Collection entries:
★ ★ ★
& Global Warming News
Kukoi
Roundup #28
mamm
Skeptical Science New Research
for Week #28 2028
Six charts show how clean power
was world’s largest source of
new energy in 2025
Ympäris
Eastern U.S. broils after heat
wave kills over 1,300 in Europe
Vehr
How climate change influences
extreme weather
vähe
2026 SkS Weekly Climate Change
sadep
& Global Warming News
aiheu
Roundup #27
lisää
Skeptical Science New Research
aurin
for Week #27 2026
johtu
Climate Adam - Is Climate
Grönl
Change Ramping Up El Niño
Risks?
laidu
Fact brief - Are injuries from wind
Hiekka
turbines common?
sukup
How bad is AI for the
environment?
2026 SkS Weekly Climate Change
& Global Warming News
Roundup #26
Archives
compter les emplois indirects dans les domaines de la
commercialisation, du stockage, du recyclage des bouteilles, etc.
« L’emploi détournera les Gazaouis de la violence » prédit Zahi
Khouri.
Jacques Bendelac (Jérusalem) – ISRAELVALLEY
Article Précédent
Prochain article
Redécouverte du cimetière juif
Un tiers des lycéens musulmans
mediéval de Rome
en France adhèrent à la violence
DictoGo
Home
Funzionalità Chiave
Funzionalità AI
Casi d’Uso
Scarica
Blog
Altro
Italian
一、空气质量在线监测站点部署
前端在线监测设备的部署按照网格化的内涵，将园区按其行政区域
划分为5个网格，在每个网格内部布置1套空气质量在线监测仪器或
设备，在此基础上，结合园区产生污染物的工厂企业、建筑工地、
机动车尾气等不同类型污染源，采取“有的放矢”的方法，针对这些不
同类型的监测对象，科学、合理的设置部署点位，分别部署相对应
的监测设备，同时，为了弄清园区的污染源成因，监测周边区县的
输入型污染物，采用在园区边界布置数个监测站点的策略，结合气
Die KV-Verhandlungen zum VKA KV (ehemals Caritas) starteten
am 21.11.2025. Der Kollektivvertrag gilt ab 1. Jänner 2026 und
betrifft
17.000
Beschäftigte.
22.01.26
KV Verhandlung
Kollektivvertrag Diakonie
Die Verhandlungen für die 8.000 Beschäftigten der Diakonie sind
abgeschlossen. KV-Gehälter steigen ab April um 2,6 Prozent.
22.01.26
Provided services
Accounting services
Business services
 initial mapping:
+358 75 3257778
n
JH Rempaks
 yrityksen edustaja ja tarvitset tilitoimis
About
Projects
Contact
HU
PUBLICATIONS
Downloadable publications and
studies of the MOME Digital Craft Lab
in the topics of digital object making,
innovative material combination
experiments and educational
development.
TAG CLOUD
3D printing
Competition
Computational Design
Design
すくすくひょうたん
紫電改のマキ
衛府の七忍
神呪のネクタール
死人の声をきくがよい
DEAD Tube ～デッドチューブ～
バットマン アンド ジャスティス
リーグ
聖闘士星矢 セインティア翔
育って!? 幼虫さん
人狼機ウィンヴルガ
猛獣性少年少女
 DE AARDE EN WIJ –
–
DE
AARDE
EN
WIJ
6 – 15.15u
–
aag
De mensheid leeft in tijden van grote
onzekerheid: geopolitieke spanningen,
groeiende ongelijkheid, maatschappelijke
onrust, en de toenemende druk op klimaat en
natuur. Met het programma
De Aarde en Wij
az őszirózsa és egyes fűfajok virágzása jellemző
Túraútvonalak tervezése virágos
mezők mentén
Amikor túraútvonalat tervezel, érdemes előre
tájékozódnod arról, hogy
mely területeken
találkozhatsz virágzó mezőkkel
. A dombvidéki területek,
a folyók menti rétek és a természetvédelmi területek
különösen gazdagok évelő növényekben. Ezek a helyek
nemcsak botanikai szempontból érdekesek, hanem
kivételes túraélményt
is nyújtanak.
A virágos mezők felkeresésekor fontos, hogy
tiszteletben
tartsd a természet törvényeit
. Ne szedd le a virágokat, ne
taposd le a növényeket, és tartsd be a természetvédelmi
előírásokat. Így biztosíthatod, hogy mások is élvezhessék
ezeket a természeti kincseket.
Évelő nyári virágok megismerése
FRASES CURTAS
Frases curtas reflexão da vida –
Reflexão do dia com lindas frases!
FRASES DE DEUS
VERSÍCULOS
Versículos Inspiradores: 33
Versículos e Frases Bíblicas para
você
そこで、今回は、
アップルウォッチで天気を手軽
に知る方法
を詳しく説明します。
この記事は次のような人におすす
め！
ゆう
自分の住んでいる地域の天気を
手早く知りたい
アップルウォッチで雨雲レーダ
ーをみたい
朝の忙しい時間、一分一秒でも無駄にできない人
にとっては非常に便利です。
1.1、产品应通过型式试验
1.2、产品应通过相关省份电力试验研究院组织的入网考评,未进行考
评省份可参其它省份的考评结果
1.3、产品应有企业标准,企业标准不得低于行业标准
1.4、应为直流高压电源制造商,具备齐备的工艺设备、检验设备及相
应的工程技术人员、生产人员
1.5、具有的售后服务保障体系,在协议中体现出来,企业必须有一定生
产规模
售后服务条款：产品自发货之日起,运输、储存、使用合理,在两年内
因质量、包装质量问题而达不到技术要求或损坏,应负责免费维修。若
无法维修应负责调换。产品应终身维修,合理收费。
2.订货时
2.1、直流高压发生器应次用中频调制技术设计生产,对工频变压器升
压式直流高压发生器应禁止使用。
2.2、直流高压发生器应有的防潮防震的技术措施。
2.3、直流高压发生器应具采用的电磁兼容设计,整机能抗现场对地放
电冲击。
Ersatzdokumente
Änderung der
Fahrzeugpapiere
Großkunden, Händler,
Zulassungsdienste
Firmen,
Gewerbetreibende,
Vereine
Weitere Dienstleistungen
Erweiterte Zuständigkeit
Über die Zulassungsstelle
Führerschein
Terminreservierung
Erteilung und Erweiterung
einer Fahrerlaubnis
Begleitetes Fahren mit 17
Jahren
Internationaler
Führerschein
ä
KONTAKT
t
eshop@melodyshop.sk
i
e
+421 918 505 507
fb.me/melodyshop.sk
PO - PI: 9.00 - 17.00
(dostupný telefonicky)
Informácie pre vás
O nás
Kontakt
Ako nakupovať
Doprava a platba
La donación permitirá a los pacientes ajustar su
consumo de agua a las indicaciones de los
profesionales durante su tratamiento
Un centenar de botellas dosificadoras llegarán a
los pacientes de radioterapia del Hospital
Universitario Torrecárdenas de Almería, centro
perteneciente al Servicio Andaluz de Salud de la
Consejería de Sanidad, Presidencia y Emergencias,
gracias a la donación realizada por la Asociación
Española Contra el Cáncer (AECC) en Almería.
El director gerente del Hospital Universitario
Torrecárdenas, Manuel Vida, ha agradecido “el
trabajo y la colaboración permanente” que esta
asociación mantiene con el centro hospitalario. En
★ ★ ★
- _What to produce_:
Start to finish, copy the records above with no differences.

- _Exercise response_:
& Global Warming News
Kukoi
Roundup #28
mamm
Skeptical Science New Research
for Week #28 2028
Six charts show how clean power
was world’s largest source of
new energy in 2025
Ympäris
Eastern U.S. broils after heat
wave kills over 1,300 in Europe
Vehr
How climate change influences
extreme weather
vähe
2026 SkS Weekly Climate Change
sadep
& Global Warming News
aiheu
Roundup #27
lisää
Skeptical Science New Research
aurin
for Week #27 2026
johtu
Climate Adam - Is Climate
Grönl
Change Ramping Up El Niño
Risks?
laidu
Fact brief - Are injuries from wind
Hiekka
turbines common?
sukup
How bad is AI for the
environment?
2026 SkS Weekly Climate Change
& Global Warming News
Roundup #26
Archives
compter les emplois indirects dans les domaines de la
commercialisation, du stockage, du recyclage des bouteilles, etc.
« L’emploi détournera les Gazaouis de la violence » prédit Zahi
Khouri.
Jacques Bendelac (Jérusalem) – ISRAELVALLEY
Article Précédent
Prochain article
Redécouverte du cimetière juif
Un tiers des lycéens musulmans
mediéval de Rome
en France adhèrent à la violence
DictoGo
Home
Funzionalità Chiave
Funzionalità AI
Casi d’Uso
Scarica
Blog
Altro
Italian
一、空气质量在线监测站点部署
前端在线监测设备的部署按照网格化的内涵，将园区按其行政区域
划分为5个网格，在每个网格内部布置1套空气质量在线监测仪器或
设备，在此基础上，结合园区产生污染物的工厂企业、建筑工地、
机动车尾气等不同类型污染源，采取“有的放矢”的方法，针对这些不
同类型的监测对象，科学、合理的设置部署点位，分别部署相对应
的监测设备，同时，为了弄清园区的污染源成因，监测周边区县的
输入型污染物，采用在园区边界布置数个监测站点的策略，结合气
Die KV-Verhandlungen zum VKA KV (ehemals Caritas) starteten
am 21.11.2025. Der Kollektivvertrag gilt ab 1. Jänner 2026 und
betrifft
17.000
Beschäftigte.
22.01.26
KV Verhandlung
Kollektivvertrag Diakonie
Die Verhandlungen für die 8.000 Beschäftigten der Diakonie sind
abgeschlossen. KV-Gehälter steigen ab April um 2,6 Prozent.
22.01.26
Provided services
Accounting services
Business services
 initial mapping:
+358 75 3257778
n
JH Rempaks
 yrityksen edustaja ja tarvitset tilitoimis
About
Projects
Contact
HU
PUBLICATIONS
Downloadable publications and
studies of the MOME Digital Craft Lab
in the topics of digital object making,
innovative material combination
experiments and educational
development.
TAG CLOUD
3D printing
Competition
Computational Design
Design
すくすくひょうたん
紫電改のマキ
衛府の七忍
神呪のネクタール
死人の声をきくがよい
DEAD Tube ～デッドチューブ～
バットマン アンド ジャスティス
リーグ
聖闘士星矢 セインティア翔
育って!? 幼虫さん
人狼機ウィンヴルガ
猛獣性少年少女
 DE AARDE EN WIJ –
–
DE
AARDE
EN
WIJ
6 – 15.15u
–
aag
De mensheid leeft in tijden van grote
onzekerheid: geopolitieke spanningen,
groeiende ongelijkheid, maatschappelijke
onrust, en de toenemende druk op klimaat en
natuur. Met het programma
De Aarde en Wij
az őszirózsa és egyes fűfajok virágzása jellemző
Túraútvonalak tervezése virágos
mezők mentén
Amikor túraútvonalat tervezel, érdemes előre
tájékozódnod arról, hogy
mely területeken
találkozhatsz virágzó mezőkkel
. A dombvidéki területek,
a folyók menti rétek és a természetvédelmi területek
különösen gazdagok évelő növényekben. Ezek a helyek
nemcsak botanikai szempontból érdekesek, hanem
kivételes túraélményt
is nyújtanak.
A virágos mezők felkeresésekor fontos, hogy
tiszteletben
tartsd a természet törvényeit
. Ne szedd le a virágokat, ne
taposd le a növényeket, és tartsd be a természetvédelmi
előírásokat. Így biztosíthatod, hogy mások is élvezhessék
ezeket a természeti kincseket.
Évelő nyári virágok megismerése
FRASES CURTAS
Frases curtas reflexão da vida –
Reflexão do dia com lindas frases!
FRASES DE DEUS
VERSÍCULOS
Versículos Inspiradores: 33
Versículos e Frases Bíblicas para
você
そこで、今回は、
アップルウォッチで天気を手軽
に知る方法
を詳しく説明します。
この記事は次のような人におすす
め！
ゆう
自分の住んでいる地域の天気を
手早く知りたい
アップルウォッチで雨雲レーダ
ーをみたい
朝の忙しい時間、一分一秒でも無駄にできない人
にとっては非常に便利です。
1.1、产品应通过型式试验
1.2、产品应通过相关省份电力试验研究院组织的入网考评,未进行考
评省份可参其它省份的考评结果
1.3、产品应有企业标准,企业标准不得低于行业标准
1.4、应为直流高压电源制造商,具备齐备的工艺设备、检验设备及相
应的工程技术人员、生产人员
1.5、具有的售后服务保障体系,在协议中体现出来,企业必须有一定生
产规模
售后服务条款：产品自发货之日起,运输、储存、使用合理,在两年内
因质量、包装质量问题而达不到技术要求或损坏,应负责免费维修。若
无法维修应负责调换。产品应终身维修,合理收费。
2.订货时
2.1、直流高压发生器应次用中频调制技术设计生产,对工频变压器升
压式直流高压发生器应禁止使用。
2.2、直流高压发生器应有的防潮防震的技术措施。
2.3、直流高压发生器应具采用的电磁兼容设计,整机能抗现场对地放
电冲击。
Ersatzdokumente
Änderung der
Fahrzeugpapiere
Großkunden, Händler,
Zulassungsdienste
Firmen,
Gewerbetreibende,
Vereine
Weitere Dienstleistungen
Erweiterte Zuständigkeit
Über die Zulassungsstelle
Führerschein
Terminreservierung
Erteilung und Erweiterung
einer Fahrerlaubnis
Begleitetes Fahren mit 17
Jahren
Internationaler
Führerschein
ä
KONTAKT
t
eshop@melodyshop.sk
i
e
+421 918 505 507
fb.me/melodyshop.sk
PO - PI: 9.00 - 17.00
(dostupný telefonicky)
Informácie pre vás
O nás
Kontakt
Ako nakupovať
Doprava a platba
La donación permitirá a los pacientes ajustar su
consumo de agua a las indicaciones de los
profesionales durante su tratamiento
Un centenar de botellas dosificadoras llegarán a
los pacientes de radioterapia del Hospital
Universitario Torrecárdenas de Almería, centro
perteneciente al Servicio Andaluz de Salud de la
Consejería de Sanidad, Presidencia y Emergencias,
gracias a la donación realizada por la Asociación
Española Contra el Cáncer (AECC) en Almería.
El director gerente del Hospital Universitario
Torrecárdenas, Manuel Vida, ha agradecido “el
trabajo y la colaboración permanente” que esta
asociación mantiene con el centro hospitalario. En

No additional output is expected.